The size of the RAID limited by the maximum disk size you want to use, number of ports available on the RAID controller, and the capacity needed for redundancy . Should you want a simple calculation of the array capacity, have a look at free RAID Calculator.

Speed requirements.

From all the really redundant RAID levels, those using mirroring, namely RAID1 and RAID10 are the preferred on random write access. If the array is mostly used for reads (similar to a media library), or a write-once-read-never pattern (e.g. a backup storage), then RAID5, RAID6, and combinations of them are fine. Should you want fast random writes, choose RAID10. To quickly learn about speed, cost, and redundancy for different RAID types, look at the “RAID triangle“. Take into account that no RAID does in fact decrease random access time. For small random access times, try SSD.

Secure Erase @ home

The best option to erase the content from a disk is to destroy this hard drive physically. Melt it in fire or drill it in several places. The side effect is, nobody is going to buy the drive after that.

In software, there are several programs both free and paid which are capable of overwriting the information by either zeros or some random noise. Once overwritten, the data is irreversibly deleted.

To get the same result yourself without special software, format the drive and then load it fully with any data you don’t care about (for example multiple copies of House MD videos). Once the big file fits no longer, continue adding smaller files. USB enclosure is fine for that  purpose, no connection to motherboard is required.

Alternatively, use Windows Vista or Windows 7 to do a complete format of the drive. It will overwrite whatever data there may be with zeros. This does not work if you use Windows XP.

If you have one of those modern Self Encrypting Disks, just changing a password gets you pretty much the same result as secure erase.

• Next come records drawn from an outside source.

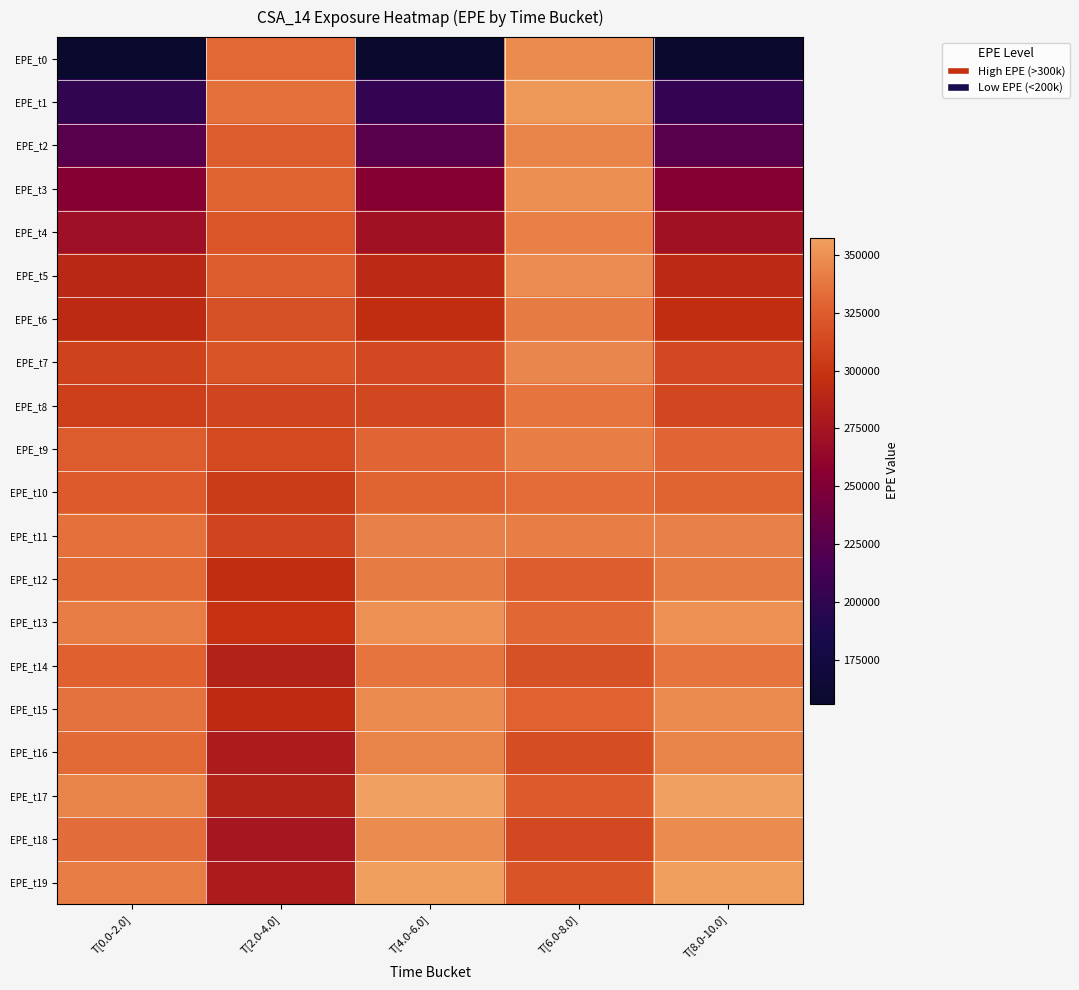

Reading left to right, transcribe all the data shown in this chart.

EPE_t0: T[0.0-2.0]=156364	T[2.0-4.0]=330924	T[4.0-6.0]=156364	T[6.0-8.0]=347221	T[8.0-10.0]=156364
EPE_t1: T[0.0-2.0]=201701	T[2.0-4.0]=335018	T[4.0-6.0]=202023	T[6.0-8.0]=352837	T[8.0-10.0]=202023
EPE_t2: T[0.0-2.0]=225244	T[2.0-4.0]=324861	T[4.0-6.0]=225965	T[6.0-8.0]=343454	T[8.0-10.0]=225965
EPE_t3: T[0.0-2.0]=253120	T[2.0-4.0]=328562	T[4.0-6.0]=254341	T[6.0-8.0]=348644	T[8.0-10.0]=254341
EPE_t4: T[0.0-2.0]=270440	T[2.0-4.0]=320688	T[4.0-6.0]=272215	T[6.0-8.0]=341568	T[8.0-10.0]=272215
EPE_t5: T[0.0-2.0]=289542	T[2.0-4.0]=325553	T[4.0-6.0]=291966	T[6.0-8.0]=348171	T[8.0-10.0]=291966
EPE_t6: T[0.0-2.0]=292179	T[2.0-4.0]=316562	T[4.0-6.0]=295191	T[6.0-8.0]=339945	T[8.0-10.0]=295191
EPE_t7: T[0.0-2.0]=308279	T[2.0-4.0]=320075	T[4.0-6.0]=312051	T[6.0-8.0]=345082	T[8.0-10.0]=312051
EPE_t8: T[0.0-2.0]=306850	T[2.0-4.0]=310687	T[4.0-6.0]=311211	T[6.0-8.0]=336336	T[8.0-10.0]=311211
EPE_t9: T[0.0-2.0]=324335	T[2.0-4.0]=313812	T[4.0-6.0]=329732	T[6.0-8.0]=341246	T[8.0-10.0]=329732
EPE_t10: T[0.0-2.0]=322855	T[2.0-4.0]=304410	T[4.0-6.0]=329008	T[6.0-8.0]=332496	T[8.0-10.0]=329008
EPE_t11: T[0.0-2.0]=335286	T[2.0-4.0]=310817	T[4.0-6.0]=342479	T[6.0-8.0]=341006	T[8.0-10.0]=342479
EPE_t12: T[0.0-2.0]=331473	T[2.0-4.0]=294995	T[4.0-6.0]=339397	T[6.0-8.0]=325105	T[8.0-10.0]=339397
EPE_t13: T[0.0-2.0]=340483	T[2.0-4.0]=298274	T[4.0-6.0]=349608	T[6.0-8.0]=330276	T[8.0-10.0]=349608
EPE_t14: T[0.0-2.0]=327024	T[2.0-4.0]=285501	T[4.0-6.0]=336729	T[6.0-8.0]=317613	T[8.0-10.0]=336729
EPE_t15: T[0.0-2.0]=335982	T[2.0-4.0]=293139	T[4.0-6.0]=346923	T[6.0-8.0]=327623	T[8.0-10.0]=346923
EPE_t16: T[0.0-2.0]=331630	T[2.0-4.0]=280847	T[4.0-6.0]=343420	T[6.0-8.0]=315372	T[8.0-10.0]=343420
EPE_t17: T[0.0-2.0]=343863	T[2.0-4.0]=286480	T[4.0-6.0]=357259	T[6.0-8.0]=323332	T[8.0-10.0]=357259
EPE_t18: T[0.0-2.0]=333601	T[2.0-4.0]=275156	T[4.0-6.0]=347751	T[6.0-8.0]=312080	T[8.0-10.0]=347751
EPE_t19: T[0.0-2.0]=340275	T[2.0-4.0]=280871	T[4.0-6.0]=355862	T[6.0-8.0]=320080	T[8.0-10.0]=355862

Why are only the thumbnails recovered?

Every once in a while when doing the digital image recovery, typically off a memory card, the small image previews (called thumbnails) are recovered OK, while high-resolution images are damaged.
There is a phenomenon called “file fragmentation”. The fragmentation is said to occur if the file is placed on the disk in multiple non-contiguous fragments.  The graphics showing the fragmentation can be found at the Photo Recovery Limitations page of the Digital Photo Recovery Guide.

The difference between unformat and undelete

There is a nice list of data recovery types, but the difference between undelete and unformat should be explained a little further.

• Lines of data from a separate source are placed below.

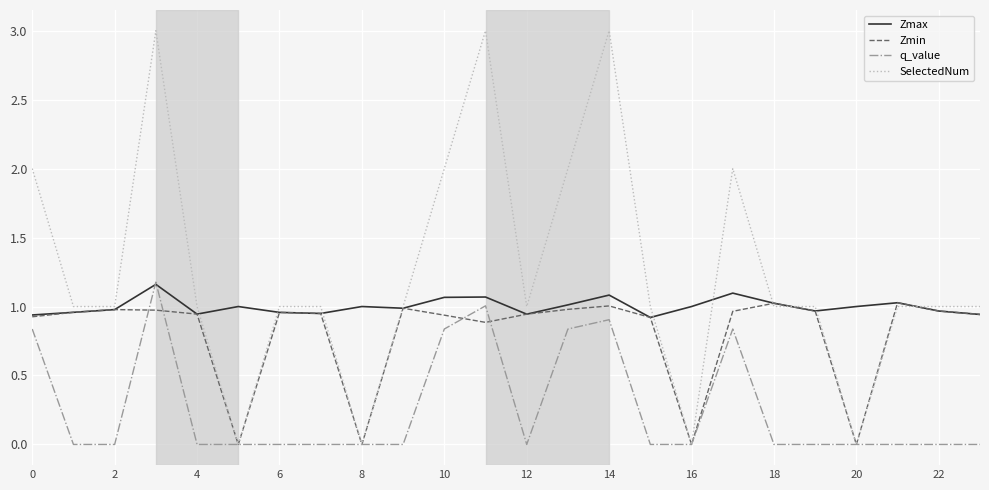

Which series has the widest spread of values?

SelectedNum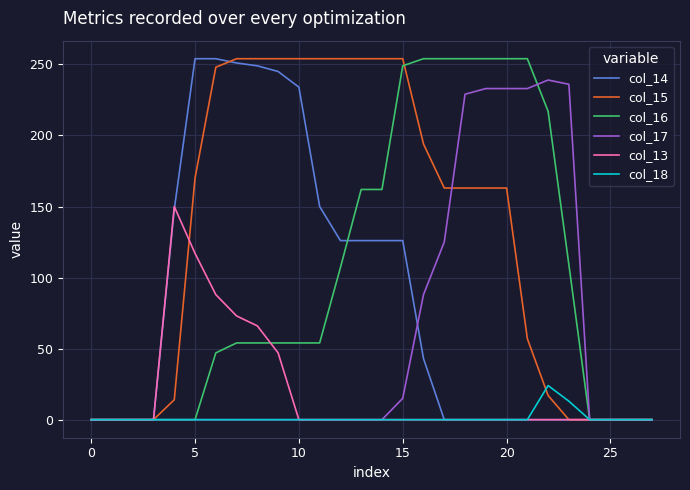

True or false: col_17 and col_15 cross at least once.

True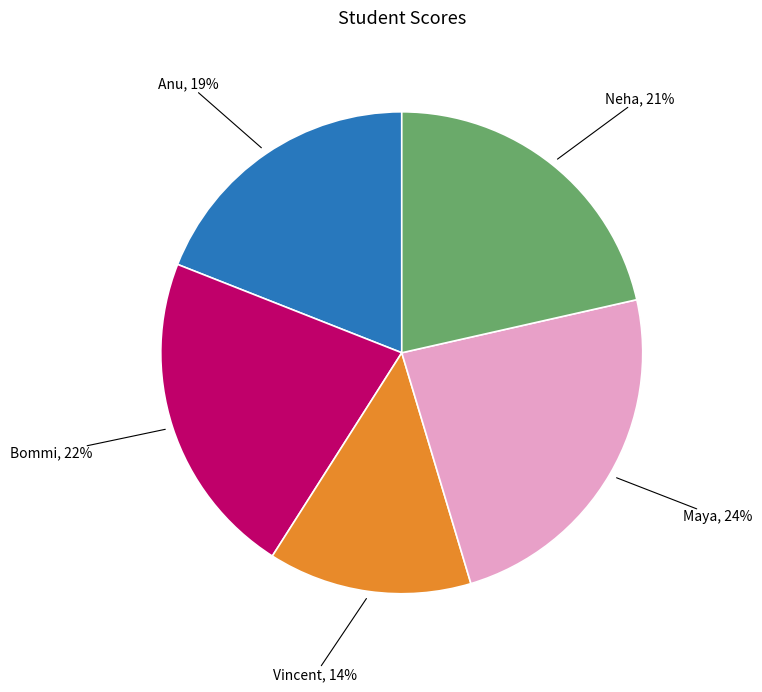

Count the number of slices in the pie.

5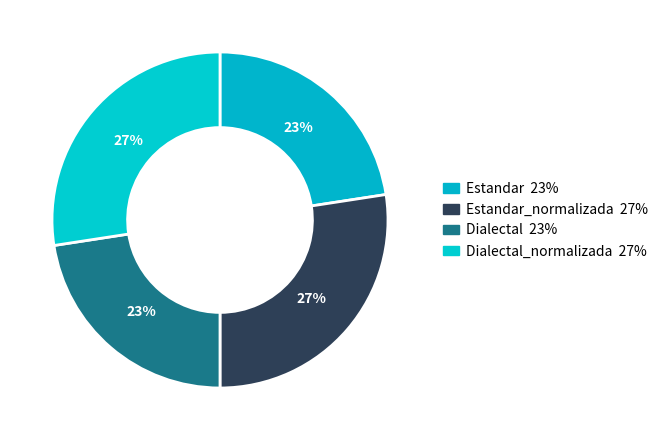

How many segments does this pie chart have?

4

“Undelete” is typically used for a recovery of one file from an intact partition.

“Unformat” is typically used for a recovery of multiple files and folders off the damaged volume when none of the data is accessible any more.

The undelete software relies heavily on the fact that the filesystem is OK, except for the sought-for file. During the unformat, the data recovery software must expect to properly handle significant glitches in the volume, because even the quick format overwrites parts of the filesystem with blank data.  There are certain variations of the formatter which destroy data irreversibly, by overwriting the entire media.

The “undelete” is typically much faster than the unformat and produces significantly cleaner recovered files.